I suppose ultimately it is a scalability question.  But Oracle's
measure of success here is based on how long a human or a tool
has to wait for confirmation to ensure that a domain will
successfully launch.  If two domains are launched in parallel
AND an indication is given that both will succeed, spinning on
the heaplock a bit just makes for a longer "boot" time, which is
just a cost of virtualization.  If they are launched in parallel
and, minutes later (or maybe even 20 seconds later), one or
both say "oops, I was wrong, there wasn't enough memory, so
try again", that's not OK for data center operations, especially if
there really was enough RAM for one, but not for both. Remember,
in the Oracle environment, we are talking about an administrator/automation
overseeing possibly hundreds of physical servers, not just a single
user/server.

Does that make more sense?

The "claim" approach immediately guarantees success or failure.
Unless there are enough "stupid things/optimisations" found that
you would be comfortable putting memory allocation for a domain
creation in a hypervisor spinlock, there will be a race unless
an atomic mechanism exists such as "claiming" where
only simple arithmetic must be done within a hypervisor lock.

Do you disagree?

> > and (2) tmem and/or other dynamic
> > memory mechanisms may be asynchronously absorbing small-but-significant
> > portions of RAM for other purposes during an attempted domain launch.

- - - -

Pick up the message about claiming hypervisor memory for domain launches and continue writing after its final sentence.

- - - -

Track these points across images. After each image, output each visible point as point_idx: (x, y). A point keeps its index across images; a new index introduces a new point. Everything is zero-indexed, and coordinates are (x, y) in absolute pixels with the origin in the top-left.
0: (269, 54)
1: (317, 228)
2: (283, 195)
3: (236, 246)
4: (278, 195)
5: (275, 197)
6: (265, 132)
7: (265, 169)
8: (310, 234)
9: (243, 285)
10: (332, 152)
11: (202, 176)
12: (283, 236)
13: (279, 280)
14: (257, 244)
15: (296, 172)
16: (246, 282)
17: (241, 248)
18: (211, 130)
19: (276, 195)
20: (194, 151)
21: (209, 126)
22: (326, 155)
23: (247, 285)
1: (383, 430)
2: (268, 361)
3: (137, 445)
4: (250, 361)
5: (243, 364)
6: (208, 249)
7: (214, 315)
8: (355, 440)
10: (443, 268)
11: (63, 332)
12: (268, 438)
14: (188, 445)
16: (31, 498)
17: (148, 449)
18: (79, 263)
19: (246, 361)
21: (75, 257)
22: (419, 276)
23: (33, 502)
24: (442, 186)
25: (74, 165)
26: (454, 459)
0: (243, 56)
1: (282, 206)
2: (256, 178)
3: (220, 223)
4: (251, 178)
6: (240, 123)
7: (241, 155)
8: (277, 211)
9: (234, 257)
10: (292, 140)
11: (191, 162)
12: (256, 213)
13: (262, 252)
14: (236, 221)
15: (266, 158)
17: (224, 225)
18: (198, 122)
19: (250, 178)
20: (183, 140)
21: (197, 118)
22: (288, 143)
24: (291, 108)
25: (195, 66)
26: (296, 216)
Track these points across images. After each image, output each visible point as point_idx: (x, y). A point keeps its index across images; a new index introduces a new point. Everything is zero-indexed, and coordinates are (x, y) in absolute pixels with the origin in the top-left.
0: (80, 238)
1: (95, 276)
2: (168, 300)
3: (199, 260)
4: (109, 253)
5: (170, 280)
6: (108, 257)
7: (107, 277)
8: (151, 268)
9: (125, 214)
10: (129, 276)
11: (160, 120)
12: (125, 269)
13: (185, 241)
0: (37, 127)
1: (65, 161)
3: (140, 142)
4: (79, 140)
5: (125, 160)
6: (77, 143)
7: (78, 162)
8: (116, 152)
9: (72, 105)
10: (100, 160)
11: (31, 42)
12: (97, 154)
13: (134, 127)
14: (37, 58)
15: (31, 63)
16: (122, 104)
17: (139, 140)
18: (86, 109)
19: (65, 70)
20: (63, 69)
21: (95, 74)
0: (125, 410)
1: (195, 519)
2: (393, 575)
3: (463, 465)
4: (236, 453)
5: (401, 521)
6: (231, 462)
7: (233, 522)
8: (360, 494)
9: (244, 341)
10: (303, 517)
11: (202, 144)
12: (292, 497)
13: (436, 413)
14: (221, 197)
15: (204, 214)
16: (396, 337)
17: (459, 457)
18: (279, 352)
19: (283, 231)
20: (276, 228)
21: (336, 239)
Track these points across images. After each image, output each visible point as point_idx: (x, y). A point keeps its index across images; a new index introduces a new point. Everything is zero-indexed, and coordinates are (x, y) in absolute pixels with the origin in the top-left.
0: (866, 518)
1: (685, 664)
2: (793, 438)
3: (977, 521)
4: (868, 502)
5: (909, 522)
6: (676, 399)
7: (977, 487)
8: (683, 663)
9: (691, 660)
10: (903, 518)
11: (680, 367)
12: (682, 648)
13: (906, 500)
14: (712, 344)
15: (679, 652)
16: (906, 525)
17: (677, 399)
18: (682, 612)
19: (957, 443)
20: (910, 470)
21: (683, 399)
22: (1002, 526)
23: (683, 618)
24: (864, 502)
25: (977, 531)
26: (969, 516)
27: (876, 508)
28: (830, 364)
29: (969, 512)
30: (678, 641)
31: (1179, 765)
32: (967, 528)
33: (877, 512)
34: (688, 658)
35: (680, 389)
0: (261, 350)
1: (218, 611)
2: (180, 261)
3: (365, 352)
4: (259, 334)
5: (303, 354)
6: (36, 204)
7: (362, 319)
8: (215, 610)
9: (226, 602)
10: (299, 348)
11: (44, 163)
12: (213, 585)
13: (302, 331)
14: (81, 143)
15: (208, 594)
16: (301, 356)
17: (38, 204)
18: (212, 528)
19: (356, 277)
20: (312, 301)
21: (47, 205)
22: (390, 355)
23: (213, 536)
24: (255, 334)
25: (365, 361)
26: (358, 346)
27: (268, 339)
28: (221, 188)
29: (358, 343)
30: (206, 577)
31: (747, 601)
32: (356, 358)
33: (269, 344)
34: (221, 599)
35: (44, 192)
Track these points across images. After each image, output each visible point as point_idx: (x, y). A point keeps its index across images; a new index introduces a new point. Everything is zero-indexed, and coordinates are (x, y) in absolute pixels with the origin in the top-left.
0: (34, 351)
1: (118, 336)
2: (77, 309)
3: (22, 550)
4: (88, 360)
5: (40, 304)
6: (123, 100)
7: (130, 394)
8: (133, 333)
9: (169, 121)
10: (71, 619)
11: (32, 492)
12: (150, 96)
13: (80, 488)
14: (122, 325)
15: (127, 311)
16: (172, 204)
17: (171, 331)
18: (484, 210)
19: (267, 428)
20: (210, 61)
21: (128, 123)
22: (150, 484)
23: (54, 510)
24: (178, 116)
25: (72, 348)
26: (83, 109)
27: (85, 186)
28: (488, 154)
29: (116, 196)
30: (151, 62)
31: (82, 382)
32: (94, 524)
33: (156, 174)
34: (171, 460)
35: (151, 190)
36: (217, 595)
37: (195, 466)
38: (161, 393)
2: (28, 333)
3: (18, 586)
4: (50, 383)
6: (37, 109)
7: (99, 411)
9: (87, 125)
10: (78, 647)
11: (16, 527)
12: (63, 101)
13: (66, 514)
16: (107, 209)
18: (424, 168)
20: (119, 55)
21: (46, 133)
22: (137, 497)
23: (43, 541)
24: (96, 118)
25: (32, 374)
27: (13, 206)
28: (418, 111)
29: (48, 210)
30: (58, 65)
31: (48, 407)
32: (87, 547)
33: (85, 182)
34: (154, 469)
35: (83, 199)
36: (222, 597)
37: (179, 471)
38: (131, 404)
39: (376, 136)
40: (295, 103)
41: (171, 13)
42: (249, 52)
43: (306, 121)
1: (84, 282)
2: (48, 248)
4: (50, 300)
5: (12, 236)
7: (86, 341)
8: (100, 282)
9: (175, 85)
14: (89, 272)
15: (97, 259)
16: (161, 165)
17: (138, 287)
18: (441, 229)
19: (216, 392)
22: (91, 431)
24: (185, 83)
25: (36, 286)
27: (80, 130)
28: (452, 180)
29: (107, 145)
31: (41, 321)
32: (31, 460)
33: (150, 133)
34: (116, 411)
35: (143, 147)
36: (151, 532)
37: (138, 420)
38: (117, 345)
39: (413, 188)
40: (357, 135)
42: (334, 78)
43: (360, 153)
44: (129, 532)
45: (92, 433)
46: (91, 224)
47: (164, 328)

- - - -

▶ **THE ANSWER**:
> 
> This is an argument against allocate-rather-than-reserve? I don't think that
> makes sense -- so is this instead an argument against
> reservation-as-a-toolstack-only-mechanism? I'm not actually convinced yet we
> need reservations *at all*, before we get down to where it should be
> implemented.

I'm not sure if we are defining terms the same, so that's hard
to answer.  If you define "allocation" as "a physical RAM page frame
number is selected (and possibly the physical page is zeroed)",
then I'm not sure how your definition of "reservation" differs
(because that's how increase/decrease_reservation are implemented
in the hypervisor, right?).

Or did you mean "allocate-rather-than-claim" (where "allocate" is
select a specific physical pageframe and "claim" means do accounting
only?  If so, see the atomicity argument above.

I'm not just arguing against reservation-as-a-toolstack-mechanism,
I'm stating I believe unequivocally that reservation-as-a-toolstack-
only-mechanism and tmem are incompatible.  (Well, not _totally_
incompatible... the existing workaround, tmem freeze/thaw, works
but is also single-threaded and has fairly severe unnecessary
performance repercussions.  So I'd like to solve both problems
at the same time.)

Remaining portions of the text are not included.